I wrote the below while waiting to leave for the doctor on Tuesday 27 May. Like my pregnancy diary (in my drafts) I couldn’t simply delete it…
I’m not sure why I’m here, I’m killing time until I’m ready to leave in 56 minutes. I started bleeding this morning. I should be 8 weeks tomorrow and like times before it seems I haven’t quite made it. I can’t stop crying, I’m worried how I’ll go sitting in my OBGYN’s office for my emergency appointment in a couple of hours.
I’ve already started bargaining. I agree to give up my study, fail it all if I must, just let me keep my baby. I won’t be greedy and pursue other ambitions apart from dedicating my life to my children.
I feel like I’m being taunted. Please just let this be “one of those things” and a heartbeat is found today. Please let it be a story I can tell next year while I’m cradling my healthy newborn.
Hubby is on his way home from work and hopes to get here around 2pm. I plan to drop Little Man off at his grandparents and go to my appointment alone, somehow this makes me feel like I can cope with it easier knowing it’ll just be me and the doctor. I worry I will be having a D&C tonight, like last time. That started on a Tuesday too. I’m already planning what we will do with Little Man and wondering if I will throw myself into my studies to help with the grieving process.
I’m trying to stay positive but the bleeding is getting worse and I feel a sudden decrease in the pregnancy symptoms. I told a few people for support in case the worst happens and now I’m dreading contacting them. I know I need them though.
I hope to come back and write about how I’m on bed rest and that it is just one of those things but time will tell I suppose… Wish me.. not luck.. but something.
I’m still numb. My mind isn’t working, I can’t think straight yet I can’t stop thinking. We went to visit friends on Saturday night and laughed so much, it was great to get out of the house and have some normal because this past week has felt like anything but. In the car on the way home Hubby and I both had a sense of calm – we both had needed that.
In the moment of it all you can forget who is affected. You can forget the pain the grandparents endure, the loss the potential Aunties, Uncles and cousins feel and the new playmate friends miss out on.
Family and friends near and far have been wonderful. I have been seriously comforted by the messages of support we’ve received, especially since my last post. They have given me such strength to know I am not alone in this and currently I’m refusing to start self-deprecating. That’s a big thing for me when it comes to this topic, so thank you to the moon and back.

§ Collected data
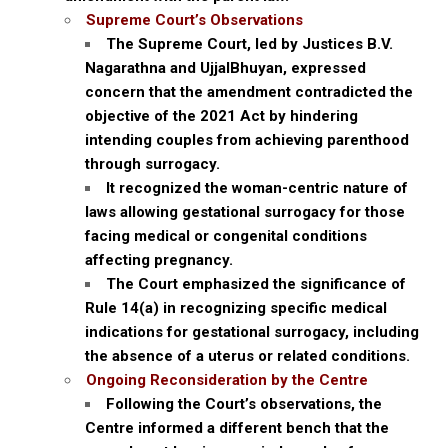
Supreme Court’s Observations
The Supreme Court, led by Justices B.V.
Nagarathna and UjjalBhuyan, expressed
concern that the amendment contradicted the
objective of the 2021 Act by hindering
intending couples from achieving parenthood
through surrogacy.
It recognized the woman-centric nature of
laws allowing gestational surrogacy for those
facing medical or congenital conditions
affecting pregnancy.
The Court emphasized the significance of
Rule 14(a) in recognizing specific medical
indications for gestational surrogacy, including
the absence of a uterus or related conditions.
Ongoing Reconsideration by the Centre
Following the Court’s observations, the
Centre informed a different bench that the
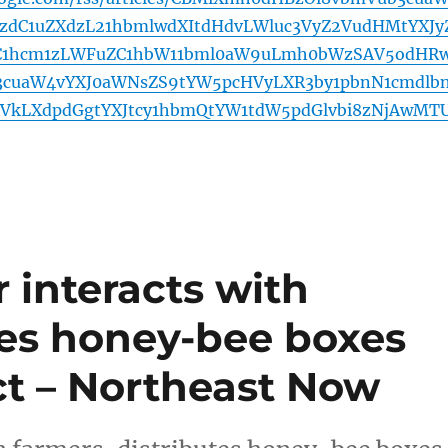
zdC1uZXdzL21hbmlwdXItdHdvLWluc3VyZ2VudHMtYXJy
C1hcm1zLWFuZC1hbW11bml0aW9uLmh0bWzSAV5odHR
3cuaW4vYXJ0aWNsZS9tYW5pcHVyLXR3by1pbnN1cmdlb
VkLXdpdGgtYXJtcy1hbmQtYW1tdW5pdGlvbi8zNjAwMT
 interacts with
tes honey-bee boxes
ct – Northeast Now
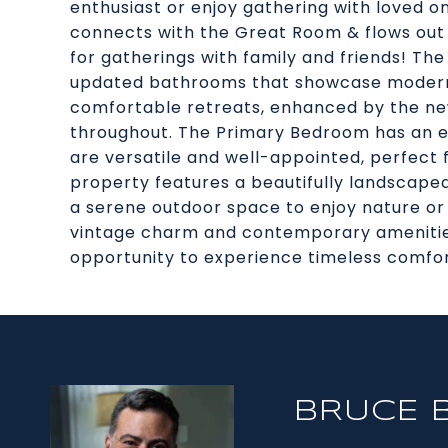
enthusiast or enjoy gathering with loved on
connects with the Great Room & flows out 
for gatherings with family and friends! The
updated bathrooms that showcase modern f
comfortable retreats, enhanced by the new
throughout. The Primary Bedroom has an ens
are versatile and well-appointed, perfect f
property features a beautifully landscape
a serene outdoor space to enjoy nature or e
vintage charm and contemporary amenities
opportunity to experience timeless comfor
BRUCE 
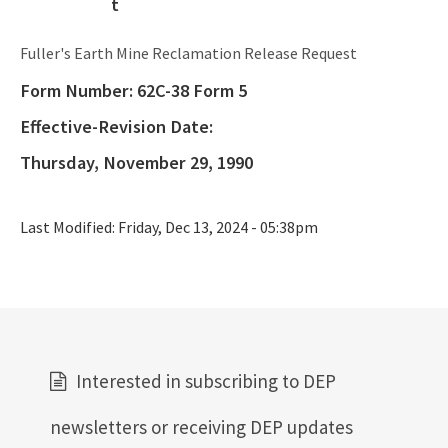
Oil and Gas Program
Fuller's Earth Mine Reclamation Release Request
Phosphate Management Program
Form Number:
62C-38 Form 5
Nonmandatory Land Reclamation Program
Effective-Revision Date:
Mine Safety
Thursday, November 29, 1990
Mitigation Banking
Last Modified:
Friday, Dec 13, 2024 - 05:38pm
All Mining-Mitigation content
Interested in subscribing to DEP
newsletters or receiving DEP updates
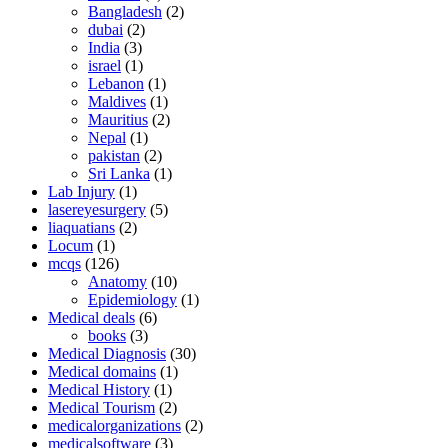
Bangladesh
(2)
dubai
(2)
India
(3)
israel
(1)
Lebanon
(1)
Maldives
(1)
Mauritius
(2)
Nepal
(1)
pakistan
(2)
Sri Lanka
(1)
Lab Injury
(1)
lasereyesurgery
(5)
liaquatians
(2)
Locum
(1)
mcqs
(126)
Anatomy
(10)
Epidemiology
(1)
Medical deals
(6)
books
(3)
Medical Diagnosis
(30)
Medical domains
(1)
Medical History
(1)
Medical Tourism
(2)
medicalorganizations
(2)
medicalsoftware
(3)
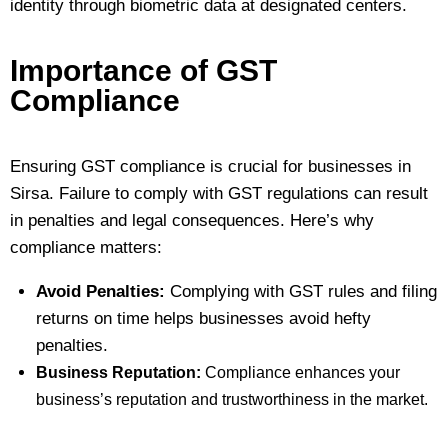
identity through biometric data at designated centers.
Importance of GST
Compliance
Ensuring GST compliance is crucial for businesses in
Sirsa. Failure to comply with GST regulations can result
in penalties and legal consequences. Here’s why
compliance matters:
Avoid Penalties:
Complying with GST rules and filing
returns on time helps businesses avoid hefty
penalties.
Business Reputation:
Compliance enhances your
business’s reputation and trustworthiness in the market.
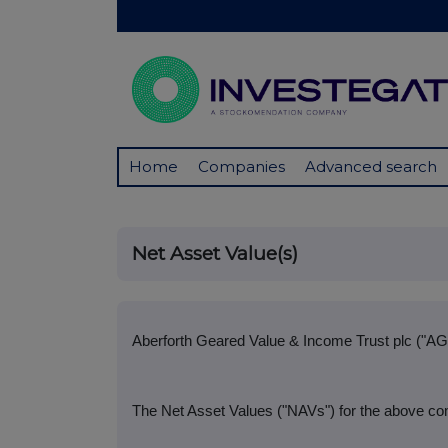
Home
Companies
Advanced search
Net Asset Value(s)
Aberforth Geared Value & Income Trust plc ("AG
The Net Asset Values ("NAVs") for the above co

§ Problems to solve
- a) Answer these questions about the post:
(i) How many weeks pregnant should the writer be tomorrow?
(ii) Around what time does Hubby hope to get home?
(iii) On which night did the writer and Hubby visit friends?
- b) Can you set down the part of the post between "Family and friends" and "moon and back.", inclusive?
These records come from a source separate from the post.

§ Solutions below
- a)
(i) 8 weeks
(ii) Around 2pm
(iii) Saturday night

- b)
Family and friends near and far have been wonderful. I have been seriously comforted by the messages of support we’ve received, especially since my last post. They have given me such strength to know I am not alone in this and currently I’m refusing to start self-deprecating. That’s a big thing for me when it comes to this topic, so thank you to the moon and back.